## Pflichtaufgaben
- A) Wann und von welchem Sender wird laut dem Text über die Bayreuther Festspiele das Ersatzkonzert zur Festspieleröffnung übertragen?
- B) Schreiben Sie den Text über die Bayreuther Festspiele im Anschluss an seinen letzten Satz weiter.

## Lesetext
§

Nicht nur wegen Corona steckt Bayreuth in einer Krise. Ungeklärte Personalien, fehlende Finanzen und die Generalsanierung machen der „Mutter aller Festspiele“ zu schaffen.
Erstmals seit Jahrzehnten bleibt am 25. Juli der rote Teppich am Grünen Hügel eingerollt: keine Auffahrt, kein Defilee der Prominenten, keine Premiere. Das Häuflein der dennoch angereisten Hardcore-Wagnerianer tummelt sich stattdessen auf den Wiesen vor der Villa Wahnfried zum Public-Viewing. Für alle anderen wird das Festspieleröffnungs-Ersatz-Konzert heute um 16.05 Uhr von BR Klassik im Radio übertragen.
Es ist ein immerhin Lebenszeichen, ein – wie es Sven Friedrich, Direktor des Wagnermuseums, in einem Live-Video der Wochenzeitung „Die Zeit“ vorgestern Abend formulierte – „Winken mit dem Fähnlein der Verzweiflung.“ Denn natürlich ist der Ausfall der fünften Jahreszeit in Bayreuth kulturell, finanziell und wirtschaftlich eine Katastrophe. „Da fließt schon die eine oder andere Träne die Backe runter“, so Holger von Berg, der kaufmännische Geschäftsführer der Festspiel-GmbH, in einem Gespräch mit der Deutschen Presse-Agentur (dpa).

§

## Gesammeltes Material
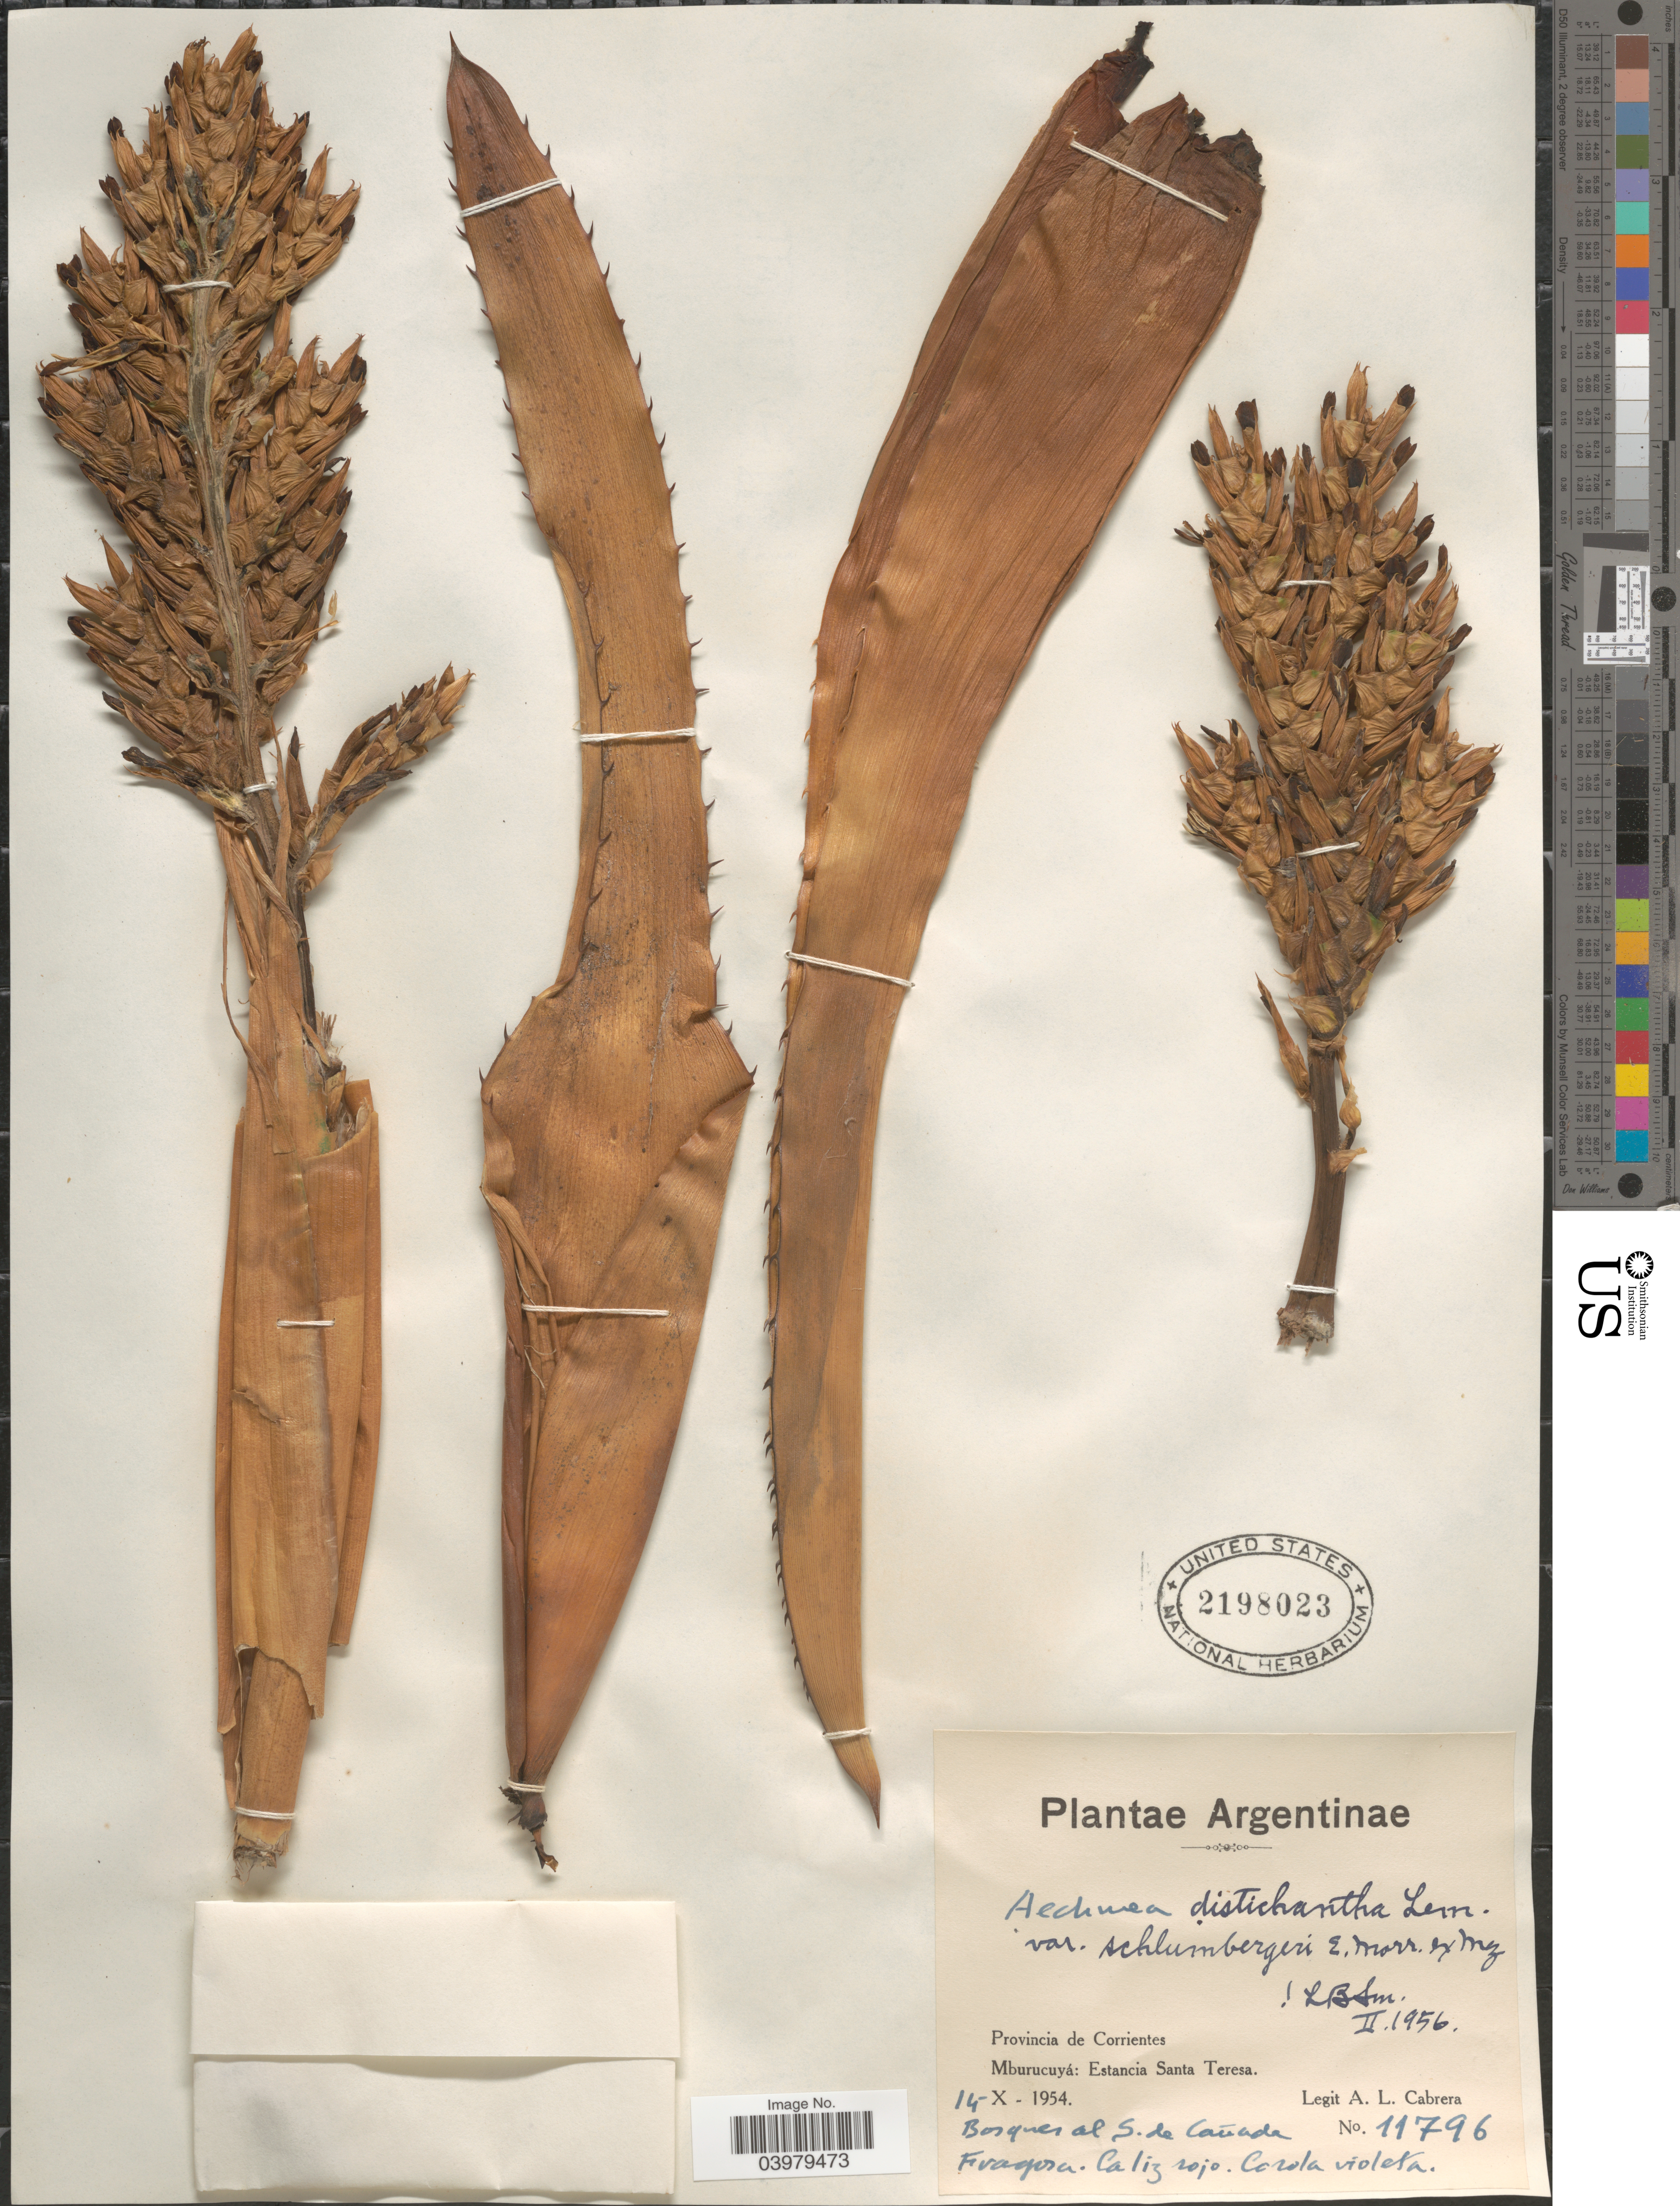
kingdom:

§

## Aufgabenlösungen
- A) Es wird heute um 16.05 Uhr von BR Klassik im Radio übertragen.

- B)
Dass die Mutter aller Sommer-Festivals wegen Corona schon Ende März komplett abgesagt werden musste, hatte konkret auch mit dem Spielplan zu tun. Denn schon im April hätten unter dem jungen Newcomer Valentin Schwarz die Proben zur „Ring“-Neuinszenierung beginnen müssen – für den monumentalen Opernmehrteiler, der einzig in Bayreuth nicht gestückelt, sondern gleich im Viererpack herauskommt.
Auf die erste Absage der Festspiele seit deren Wiedereröffnung 1951 (!) folgte wenig später die nächste Schreckensnachricht: Katharina Wagner erkrankte so schwer, dass in der Opernwelt auch ohne Corona von einer Bayreuth-Krise geraunt wurde. Inzwischen hat sich die 42-Jährige aber so weit erholt, dass sie voraussichtlich im Herbst wieder als Festspielleiterin antreten kann. Ein saures Amt, denn die längst erfolgte Planung der kommenden Spielzeiten ist, wie an anderen Opernhäusern auch, Makulatur.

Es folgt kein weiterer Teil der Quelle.